MC Sha Rock’s Facebook post about her settlement concluded with a telling statement:

“We won our final judgment. People [used] to think I was tripping, simply because I’ve always spoken on the lawsuit and was determined to see this through. Some said let it go. I can’t discuss the amount, but it’s finally over. Or [we’ll] be back in court if my money is short.”

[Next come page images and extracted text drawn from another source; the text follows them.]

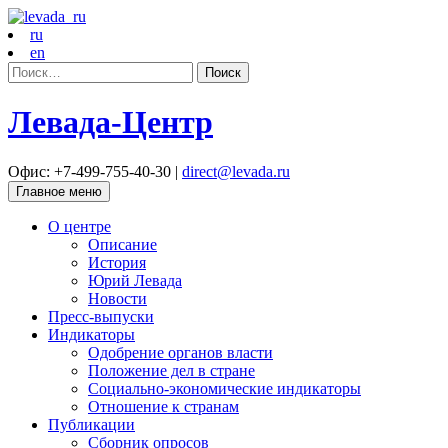
ru
en
Найти:
Левада-Центр
Офис: +7-499-755-40-30 |
direct@levada.ru
Главное меню
О центре
Описание
История
Юрий Левада
Новости
Пресс-выпуски
Индикаторы
Одобрение органов власти
Положение дел в стране
Социально-экономические индикаторы
Отношение к странам
Публикации
Сборник опросов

In the relationship between workers and corporations, musicians and record labels, players and owners, there is a power dynamic at play. Many of the workers, musicians, and players feel that dynamic is akin to predator and prey. In nature, that relationship fuels evolution. As the hunter wields its power, the object of its hunt develops new ways of surviving and in turn becomes stronger. Well financed corporations hold a great deal of power but with each victory like the one The Funky Four Plus One, Grandmaster Flash and the Furious Five, and Reggie Payne are celebrating, it brings to mind that power doesn’t live only in one place. As musicians continue to work towards fairness within their label deals and lead the struggle on into the new mediums of streaming and digital downloads, the fight continues. Musician support organizations like Artists Rights Enforcement Corporation, Artist Rights Alliance, and others are growing in numbers and savvy. New tools for fair pay advocacy in music are continuing to evolve and from Sha Rock’s perspective, a great victory was just won on the artists’ behalf. But that doesn’t mean she’s ready to rest because if that money is short, they’ll be back in court.